■ EXTRACTED DATA:
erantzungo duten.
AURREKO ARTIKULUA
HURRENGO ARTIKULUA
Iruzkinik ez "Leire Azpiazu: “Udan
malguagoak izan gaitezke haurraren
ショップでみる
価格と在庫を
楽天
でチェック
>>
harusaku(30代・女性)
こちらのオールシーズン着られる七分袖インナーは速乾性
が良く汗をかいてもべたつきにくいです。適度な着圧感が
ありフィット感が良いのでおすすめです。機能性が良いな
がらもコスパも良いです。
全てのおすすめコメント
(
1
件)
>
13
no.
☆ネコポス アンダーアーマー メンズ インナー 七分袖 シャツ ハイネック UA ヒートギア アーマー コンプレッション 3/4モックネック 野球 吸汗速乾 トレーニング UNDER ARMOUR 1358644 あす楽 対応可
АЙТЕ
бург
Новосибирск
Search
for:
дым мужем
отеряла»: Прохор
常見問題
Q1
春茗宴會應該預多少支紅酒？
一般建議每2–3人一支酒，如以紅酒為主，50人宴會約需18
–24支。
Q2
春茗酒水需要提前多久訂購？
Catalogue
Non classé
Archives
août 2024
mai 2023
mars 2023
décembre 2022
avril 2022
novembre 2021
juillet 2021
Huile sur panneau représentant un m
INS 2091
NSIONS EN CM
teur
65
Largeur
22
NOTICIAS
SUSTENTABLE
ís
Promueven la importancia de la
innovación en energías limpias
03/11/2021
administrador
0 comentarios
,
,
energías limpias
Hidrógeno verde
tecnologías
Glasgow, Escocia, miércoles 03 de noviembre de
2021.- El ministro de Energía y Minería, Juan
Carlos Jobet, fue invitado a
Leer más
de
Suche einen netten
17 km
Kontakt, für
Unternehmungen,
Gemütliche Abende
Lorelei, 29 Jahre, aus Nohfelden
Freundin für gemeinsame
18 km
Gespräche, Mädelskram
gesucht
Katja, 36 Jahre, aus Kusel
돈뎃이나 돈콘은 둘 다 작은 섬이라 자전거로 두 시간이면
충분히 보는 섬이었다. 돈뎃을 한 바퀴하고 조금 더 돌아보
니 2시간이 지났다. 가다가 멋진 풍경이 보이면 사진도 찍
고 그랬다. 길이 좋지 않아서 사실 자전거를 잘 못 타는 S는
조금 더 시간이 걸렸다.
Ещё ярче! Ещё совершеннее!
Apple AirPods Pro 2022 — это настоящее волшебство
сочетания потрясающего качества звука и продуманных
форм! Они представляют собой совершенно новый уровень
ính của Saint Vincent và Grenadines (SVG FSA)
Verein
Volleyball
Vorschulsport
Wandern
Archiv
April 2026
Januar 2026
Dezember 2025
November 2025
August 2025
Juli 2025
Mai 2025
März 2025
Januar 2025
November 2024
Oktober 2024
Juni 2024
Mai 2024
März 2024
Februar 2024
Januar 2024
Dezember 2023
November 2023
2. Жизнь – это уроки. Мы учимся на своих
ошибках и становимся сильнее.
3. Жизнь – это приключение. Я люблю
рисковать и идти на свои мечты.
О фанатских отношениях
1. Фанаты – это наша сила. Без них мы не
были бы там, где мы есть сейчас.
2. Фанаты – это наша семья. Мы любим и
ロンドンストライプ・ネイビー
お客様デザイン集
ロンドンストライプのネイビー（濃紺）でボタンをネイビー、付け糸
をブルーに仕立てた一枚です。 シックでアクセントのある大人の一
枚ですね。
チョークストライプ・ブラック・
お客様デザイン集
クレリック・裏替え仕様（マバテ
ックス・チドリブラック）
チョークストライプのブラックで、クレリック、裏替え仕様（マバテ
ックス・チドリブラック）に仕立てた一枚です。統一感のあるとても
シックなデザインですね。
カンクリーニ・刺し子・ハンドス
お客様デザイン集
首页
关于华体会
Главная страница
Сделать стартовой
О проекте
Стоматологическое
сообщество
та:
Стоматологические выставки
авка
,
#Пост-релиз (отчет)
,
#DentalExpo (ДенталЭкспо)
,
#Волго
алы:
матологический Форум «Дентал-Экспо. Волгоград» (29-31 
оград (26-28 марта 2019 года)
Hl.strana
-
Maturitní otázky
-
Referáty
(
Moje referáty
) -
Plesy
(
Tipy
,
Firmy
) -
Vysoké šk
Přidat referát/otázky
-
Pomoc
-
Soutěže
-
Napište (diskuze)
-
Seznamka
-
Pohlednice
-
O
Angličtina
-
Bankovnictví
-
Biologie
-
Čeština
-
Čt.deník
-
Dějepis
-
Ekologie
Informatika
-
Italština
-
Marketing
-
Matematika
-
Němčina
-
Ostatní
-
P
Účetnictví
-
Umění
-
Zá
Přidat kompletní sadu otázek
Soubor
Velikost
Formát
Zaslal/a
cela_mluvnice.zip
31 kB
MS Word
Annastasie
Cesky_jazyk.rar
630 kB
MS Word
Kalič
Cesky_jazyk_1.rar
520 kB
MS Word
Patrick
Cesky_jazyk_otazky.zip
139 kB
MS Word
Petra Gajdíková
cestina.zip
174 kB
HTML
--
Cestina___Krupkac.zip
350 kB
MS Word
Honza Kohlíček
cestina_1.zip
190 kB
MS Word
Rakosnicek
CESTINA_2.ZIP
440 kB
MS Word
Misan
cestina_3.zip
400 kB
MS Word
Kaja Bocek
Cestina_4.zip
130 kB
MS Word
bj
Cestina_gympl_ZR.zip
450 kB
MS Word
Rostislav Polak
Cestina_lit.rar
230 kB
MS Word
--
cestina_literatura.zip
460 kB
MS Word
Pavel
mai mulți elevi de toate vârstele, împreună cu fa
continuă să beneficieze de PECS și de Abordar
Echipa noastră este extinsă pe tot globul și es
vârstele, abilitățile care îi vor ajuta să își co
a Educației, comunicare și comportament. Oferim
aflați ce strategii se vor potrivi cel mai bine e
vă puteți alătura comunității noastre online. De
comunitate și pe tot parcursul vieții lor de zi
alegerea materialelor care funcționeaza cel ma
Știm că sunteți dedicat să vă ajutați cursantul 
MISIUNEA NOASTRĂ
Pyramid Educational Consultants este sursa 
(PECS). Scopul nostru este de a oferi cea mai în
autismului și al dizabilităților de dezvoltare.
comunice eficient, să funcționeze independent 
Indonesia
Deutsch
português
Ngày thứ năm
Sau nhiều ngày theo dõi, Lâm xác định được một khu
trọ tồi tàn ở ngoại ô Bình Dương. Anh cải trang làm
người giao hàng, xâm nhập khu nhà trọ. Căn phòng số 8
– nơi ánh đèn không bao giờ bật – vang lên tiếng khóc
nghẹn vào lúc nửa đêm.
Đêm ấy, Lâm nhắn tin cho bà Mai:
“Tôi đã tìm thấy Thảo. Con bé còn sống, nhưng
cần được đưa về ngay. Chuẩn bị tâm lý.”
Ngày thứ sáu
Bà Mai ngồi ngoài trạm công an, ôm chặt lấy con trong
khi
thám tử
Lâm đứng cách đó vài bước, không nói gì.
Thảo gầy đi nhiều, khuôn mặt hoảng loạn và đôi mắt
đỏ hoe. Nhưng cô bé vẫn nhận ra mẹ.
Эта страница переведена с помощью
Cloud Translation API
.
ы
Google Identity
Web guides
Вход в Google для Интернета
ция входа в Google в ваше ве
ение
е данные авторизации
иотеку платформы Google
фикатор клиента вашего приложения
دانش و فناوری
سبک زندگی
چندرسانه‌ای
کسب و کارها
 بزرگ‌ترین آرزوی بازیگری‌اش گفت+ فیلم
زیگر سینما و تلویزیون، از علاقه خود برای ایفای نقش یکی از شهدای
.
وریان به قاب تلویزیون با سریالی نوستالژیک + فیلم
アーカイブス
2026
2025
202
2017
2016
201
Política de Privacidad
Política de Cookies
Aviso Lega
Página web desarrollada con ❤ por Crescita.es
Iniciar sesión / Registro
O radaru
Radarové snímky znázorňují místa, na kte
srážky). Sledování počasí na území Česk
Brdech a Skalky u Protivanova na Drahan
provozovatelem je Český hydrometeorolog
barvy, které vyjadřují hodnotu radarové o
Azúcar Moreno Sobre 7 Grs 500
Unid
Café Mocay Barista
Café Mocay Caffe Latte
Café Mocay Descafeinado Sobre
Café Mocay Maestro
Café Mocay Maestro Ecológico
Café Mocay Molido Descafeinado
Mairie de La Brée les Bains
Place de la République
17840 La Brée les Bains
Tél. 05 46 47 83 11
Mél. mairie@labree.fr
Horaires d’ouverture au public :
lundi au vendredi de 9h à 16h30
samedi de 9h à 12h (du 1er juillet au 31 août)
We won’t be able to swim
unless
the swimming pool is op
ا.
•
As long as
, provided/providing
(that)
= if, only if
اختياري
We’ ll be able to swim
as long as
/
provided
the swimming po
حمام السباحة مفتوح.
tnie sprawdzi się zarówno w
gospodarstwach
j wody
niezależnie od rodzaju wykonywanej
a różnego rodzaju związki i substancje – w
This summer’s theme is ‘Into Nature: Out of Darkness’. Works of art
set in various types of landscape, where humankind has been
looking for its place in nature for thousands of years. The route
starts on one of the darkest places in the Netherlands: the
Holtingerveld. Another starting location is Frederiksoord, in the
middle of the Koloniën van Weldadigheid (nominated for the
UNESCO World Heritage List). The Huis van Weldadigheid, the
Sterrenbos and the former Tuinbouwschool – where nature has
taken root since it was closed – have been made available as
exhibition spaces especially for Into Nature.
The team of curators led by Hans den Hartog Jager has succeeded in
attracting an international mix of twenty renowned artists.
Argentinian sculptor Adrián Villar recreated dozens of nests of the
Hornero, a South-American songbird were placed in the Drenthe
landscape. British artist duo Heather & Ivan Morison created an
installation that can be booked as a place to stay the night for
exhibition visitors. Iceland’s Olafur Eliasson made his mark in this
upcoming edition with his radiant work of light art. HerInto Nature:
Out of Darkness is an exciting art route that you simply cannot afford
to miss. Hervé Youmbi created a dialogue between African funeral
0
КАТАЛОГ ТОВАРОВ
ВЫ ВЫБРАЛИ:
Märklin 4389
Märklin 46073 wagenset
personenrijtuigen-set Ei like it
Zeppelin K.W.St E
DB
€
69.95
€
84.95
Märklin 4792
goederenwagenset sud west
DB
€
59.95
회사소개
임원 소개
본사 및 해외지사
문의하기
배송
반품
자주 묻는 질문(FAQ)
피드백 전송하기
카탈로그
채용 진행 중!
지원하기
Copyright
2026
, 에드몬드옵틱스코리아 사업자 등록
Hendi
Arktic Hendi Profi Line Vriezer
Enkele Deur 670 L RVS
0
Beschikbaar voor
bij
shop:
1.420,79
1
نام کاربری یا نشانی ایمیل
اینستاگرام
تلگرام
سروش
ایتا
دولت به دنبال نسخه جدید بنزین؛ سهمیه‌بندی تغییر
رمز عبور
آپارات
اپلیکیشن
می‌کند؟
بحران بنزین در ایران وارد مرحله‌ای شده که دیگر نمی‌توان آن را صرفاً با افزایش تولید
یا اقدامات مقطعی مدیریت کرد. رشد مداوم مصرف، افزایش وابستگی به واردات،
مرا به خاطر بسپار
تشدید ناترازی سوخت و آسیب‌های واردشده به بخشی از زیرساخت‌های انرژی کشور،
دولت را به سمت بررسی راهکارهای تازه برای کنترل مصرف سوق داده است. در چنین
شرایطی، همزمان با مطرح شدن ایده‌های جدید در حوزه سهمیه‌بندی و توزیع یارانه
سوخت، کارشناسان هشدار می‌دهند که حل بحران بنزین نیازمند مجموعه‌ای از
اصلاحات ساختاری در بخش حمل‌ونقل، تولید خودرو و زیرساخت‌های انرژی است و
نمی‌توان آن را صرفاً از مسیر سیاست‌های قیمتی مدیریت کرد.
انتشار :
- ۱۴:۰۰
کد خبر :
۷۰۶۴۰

■ DIRECTIVE:
Write out the lines above again without any change, beginning with the very first line and stopping after the line that contains "Ещё ярче! Ещё совершеннее!".

■ ANSWER FOR THE TASK:
erantzungo duten.
AURREKO ARTIKULUA
HURRENGO ARTIKULUA
Iruzkinik ez "Leire Azpiazu: “Udan
malguagoak izan gaitezke haurraren
ショップでみる
価格と在庫を
楽天
でチェック
>>
harusaku(30代・女性)
こちらのオールシーズン着られる七分袖インナーは速乾性
が良く汗をかいてもべたつきにくいです。適度な着圧感が
ありフィット感が良いのでおすすめです。機能性が良いな
がらもコスパも良いです。
全てのおすすめコメント
(
1
件)
>
13
no.
☆ネコポス アンダーアーマー メンズ インナー 七分袖 シャツ ハイネック UA ヒートギア アーマー コンプレッション 3/4モックネック 野球 吸汗速乾 トレーニング UNDER ARMOUR 1358644 あす楽 対応可
АЙТЕ
бург
Новосибирск
Search
for:
дым мужем
отеряла»: Прохор
常見問題
Q1
春茗宴會應該預多少支紅酒？
一般建議每2–3人一支酒，如以紅酒為主，50人宴會約需18
–24支。
Q2
春茗酒水需要提前多久訂購？
Catalogue
Non classé
Archives
août 2024
mai 2023
mars 2023
décembre 2022
avril 2022
novembre 2021
juillet 2021
Huile sur panneau représentant un m
INS 2091
NSIONS EN CM
teur
65
Largeur
22
NOTICIAS
SUSTENTABLE
ís
Promueven la importancia de la
innovación en energías limpias
03/11/2021
administrador
0 comentarios
,
,
energías limpias
Hidrógeno verde
tecnologías
Glasgow, Escocia, miércoles 03 de noviembre de
2021.- El ministro de Energía y Minería, Juan
Carlos Jobet, fue invitado a
Leer más
de
Suche einen netten
17 km
Kontakt, für
Unternehmungen,
Gemütliche Abende
Lorelei, 29 Jahre, aus Nohfelden
Freundin für gemeinsame
18 km
Gespräche, Mädelskram
gesucht
Katja, 36 Jahre, aus Kusel
돈뎃이나 돈콘은 둘 다 작은 섬이라 자전거로 두 시간이면
충분히 보는 섬이었다. 돈뎃을 한 바퀴하고 조금 더 돌아보
니 2시간이 지났다. 가다가 멋진 풍경이 보이면 사진도 찍
고 그랬다. 길이 좋지 않아서 사실 자전거를 잘 못 타는 S는
조금 더 시간이 걸렸다.
Ещё ярче! Ещё совершеннее!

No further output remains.